Op 11 oktober 2023 heeft de Rechtbank Rotterdam uitspraak gedaan in de zaak tussen eiseres, een inwoner van [plaats], en de Belastingdienst/Toeslagen. Eiseres had een bezwaarschrift ingediend tegen een besluit van 7 september 2022, maar het beroep was ingesteld wegens het uitblijven van een besluit op bezwaar. De rechtbank heeft vastgesteld dat de Belastingdienst op 27 juni 2023 een verweerschrift heeft ingediend. De rechtbank overweegt dat er in deze zaak en de samenhangende zaak ROT 23/1896 slechts eenmaal een dwangsom verschuldigd is, ondanks dat in beginsel per niet tijdig genomen besluit een dwangsom verschuldigd is. Dit is gebaseerd op de inhoudelijke samenhang van de beschikkingen die zijn gegeven op grond van dezelfde bepalingen van de Wet hersteloperatie toeslagen (Wht).

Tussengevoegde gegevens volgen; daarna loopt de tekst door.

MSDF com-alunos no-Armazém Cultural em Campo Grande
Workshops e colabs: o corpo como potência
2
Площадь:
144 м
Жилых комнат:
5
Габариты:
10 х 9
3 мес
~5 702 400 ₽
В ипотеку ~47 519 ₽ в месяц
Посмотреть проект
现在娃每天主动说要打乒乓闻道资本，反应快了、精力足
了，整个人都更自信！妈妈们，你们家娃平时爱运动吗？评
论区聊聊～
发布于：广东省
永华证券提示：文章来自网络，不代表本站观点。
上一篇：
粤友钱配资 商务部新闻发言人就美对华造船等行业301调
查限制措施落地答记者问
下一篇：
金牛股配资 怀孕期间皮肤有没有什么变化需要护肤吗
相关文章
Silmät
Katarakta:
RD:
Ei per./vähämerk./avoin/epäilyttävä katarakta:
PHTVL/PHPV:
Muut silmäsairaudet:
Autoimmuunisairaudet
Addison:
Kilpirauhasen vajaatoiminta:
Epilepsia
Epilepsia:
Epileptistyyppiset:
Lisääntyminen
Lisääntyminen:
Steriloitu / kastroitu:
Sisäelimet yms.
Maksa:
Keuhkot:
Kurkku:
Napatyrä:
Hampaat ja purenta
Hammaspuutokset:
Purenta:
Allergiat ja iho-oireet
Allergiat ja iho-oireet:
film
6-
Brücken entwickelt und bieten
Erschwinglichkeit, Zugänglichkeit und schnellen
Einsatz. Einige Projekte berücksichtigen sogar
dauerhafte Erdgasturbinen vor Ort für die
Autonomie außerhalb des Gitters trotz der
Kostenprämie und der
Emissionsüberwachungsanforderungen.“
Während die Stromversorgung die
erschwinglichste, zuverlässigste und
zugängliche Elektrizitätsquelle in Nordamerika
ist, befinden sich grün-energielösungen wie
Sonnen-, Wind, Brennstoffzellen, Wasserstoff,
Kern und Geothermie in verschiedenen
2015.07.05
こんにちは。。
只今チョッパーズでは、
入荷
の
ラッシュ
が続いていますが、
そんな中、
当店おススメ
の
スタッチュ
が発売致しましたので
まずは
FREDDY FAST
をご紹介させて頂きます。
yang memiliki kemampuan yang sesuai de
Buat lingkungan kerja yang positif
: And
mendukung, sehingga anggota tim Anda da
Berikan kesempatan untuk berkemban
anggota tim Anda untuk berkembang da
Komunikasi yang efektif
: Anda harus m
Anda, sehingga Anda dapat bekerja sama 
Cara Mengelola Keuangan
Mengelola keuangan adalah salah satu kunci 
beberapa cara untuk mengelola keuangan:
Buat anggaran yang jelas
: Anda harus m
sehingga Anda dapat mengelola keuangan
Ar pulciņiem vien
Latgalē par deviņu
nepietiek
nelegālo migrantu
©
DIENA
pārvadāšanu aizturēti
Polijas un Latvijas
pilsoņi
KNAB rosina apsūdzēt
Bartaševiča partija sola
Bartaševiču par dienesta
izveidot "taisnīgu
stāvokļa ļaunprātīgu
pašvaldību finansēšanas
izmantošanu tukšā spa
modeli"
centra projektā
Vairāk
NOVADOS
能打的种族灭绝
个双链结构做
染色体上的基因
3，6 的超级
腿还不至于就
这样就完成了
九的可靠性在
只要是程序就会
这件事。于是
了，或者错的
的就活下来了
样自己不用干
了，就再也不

De rechtbank heeft geoordeeld dat de beschikkingen over dezelfde aanvrager, die zijn gegeven op basis van dezelfde wet, inhoudelijk samenhangen. Hierdoor verbeurt de verweerder slechts één dwangsom als hij niet tijdig beslist op de bezwaren tegen die beschikkingen. De rechtbank heeft verweerder opgedragen om binnen zes weken na de uitspraak alsnog een besluit bekend te maken op het bezwaar van eiseres. Indien deze termijn wordt overschreden, verbeurt verweerder een dwangsom van € 100,- per dag, met een maximum van € 15.000,-.
De rechtbank heeft verder bepaald dat de Belastingdienst het door eiseres betaalde griffierecht van € 50,- moet vergoeden en dat verweerder in de proceskosten van eiseres moet bijdragen tot een bedrag van € 418,50. De uitspraak is openbaar gedaan en partijen zijn op de hoogte gesteld van de beslissing.